A groundbreaking modernist, Stella, at 82, is one of America’s greatest living artists.

With Memorial Day weekend in the rearview mirror, there’s only two places I want to be for the next four months: beside a pool or somewhere inside with the A.C. blasting.

While the first option is a perennial favorite — and if you pick your swimming hole (and companions) carefully, the visuals can be quite rewarding — lounging poolside can be a little limiting if you want to stimulate areas above the neck. Summers in South Florida are l-o-n-g, and there’s only so many books you can read.

So, I was excited to hear that NSU Art Museum Fort Lauderdale, a local leader in, among other things, air conditioning, had extended its critically acclaimed exhibit, Frank Stella: Experiment and Change, all the way through July 29.
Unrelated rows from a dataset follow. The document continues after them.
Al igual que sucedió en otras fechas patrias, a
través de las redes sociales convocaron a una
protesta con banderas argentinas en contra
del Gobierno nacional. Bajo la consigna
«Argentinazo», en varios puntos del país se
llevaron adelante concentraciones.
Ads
Stella, as you probably know, is a groundbreaking modernist and, at 82, one of America’s greatest living artists. The Whitney Museum in NYC staged a massive Stella retrospective just three years ago, and while the NSU Museum’s show, which opened last November, is smaller, it is no less comprehensive.
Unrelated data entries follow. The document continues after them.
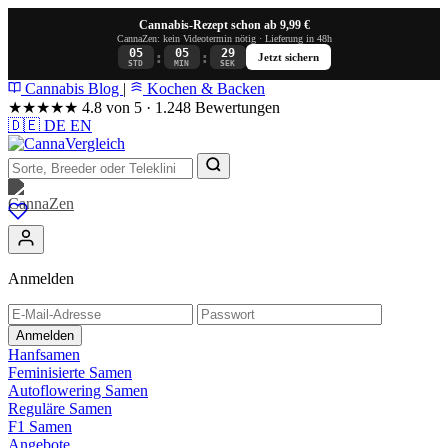
Cannabis-Rezept schon ab 9,99 €
CannaZen: kein Videotermin nötig · Lieferung in 48h
05
05
29
:
:
Jetzt sichern
STD
MIN
SEK
Cannabis Blog
|
Kochen & Backen
★★★★★
4.8 von 5 · 1.248 Bewertungen
🇩🇪
DE
EN
Anmelden
Anmelden
Hanfsamen
Feminisierte Samen
Autoflowering Samen
Reguläre Samen
F1 Samen
Angebote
Experiment and Change boasts more than 300 works covering every facet of the New York artist’s 60-year career, from paintings Stella did as a Princeton student in the late 1950s to the present, including iconic early geometric works such as his Black Paintings, shaped canvases, and Protractor Series, and all stages of his output since the 1980s, as Stella’s wall-hung works have become increasingly three-dimensional, bounding off the canvas (often with the help of computer modeling), and he has continued his explorations with free-standing sculpture and prints.
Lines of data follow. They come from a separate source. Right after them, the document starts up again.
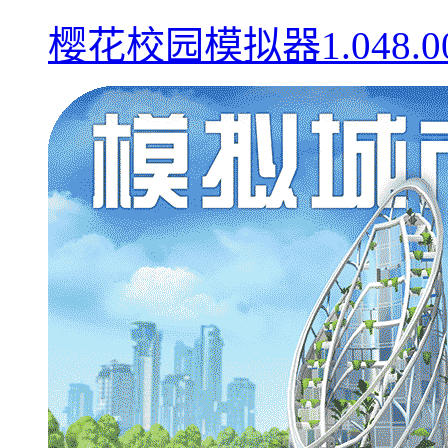
樱花校园模拟器1.048.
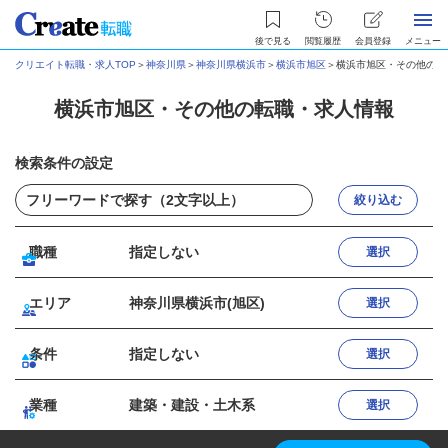
後で見る
閲覧履歴
会員登録
メニュー
クリエイト転職・求人TOP
＞
神奈川県
＞
神奈川県横浜市
＞
横浜市旭区
＞
横浜市旭区・その他の転
横浜市旭区・その他の転職・求人情報
検索条件の設定
絞り込む
職種
指定しない
選択
エリア
神奈川県横浜市(旭区)
選択
条件
指定しない
選択
業種
建築・建設・土木系
選択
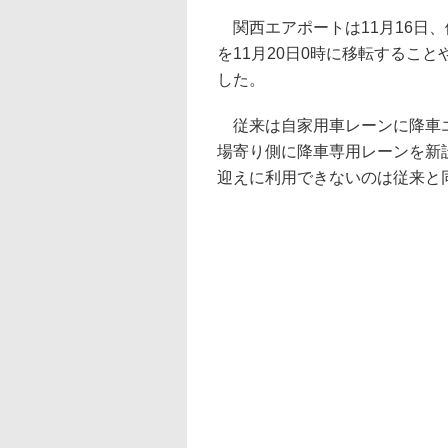
関西エアポートは11月16日
を11月20日0時に移転するこ
した。
従来は自家用車レーンに降車エ
場寄り側に降車専用レーンを新
迎えに利用できないのは従来と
NSU Art Museum Director and Chief Curator Bonnie Clearwater worked closely with Stella on the show, and it features extensive materials from the artist’s “working archive.” In fact, one large gallery is filled to bursting with notes, sketches, and models of larger works — including some material never exhibited before — that shed light on Stella’s trajectory from the minimalism of his immediately recognizable early works to the exuberant, expressionist maximalism of today.

If modern art is your thing — or you simply have a taste for color, form, and joy — get to this show. There will certainly be a few rainy days between now and the end of July. Peel yourself away from the pool!

Frank Stella: Experiment and Change. Through July 29 at NSU Art Museum Fort Lauderdale (1 E Las Olas Blvd, Ft Lauderdale). Admission: $12/$8 seniors and military/$5 students with ID/FREE for members & kids 12 and under. For hours and info: NSUArtMuseum.org.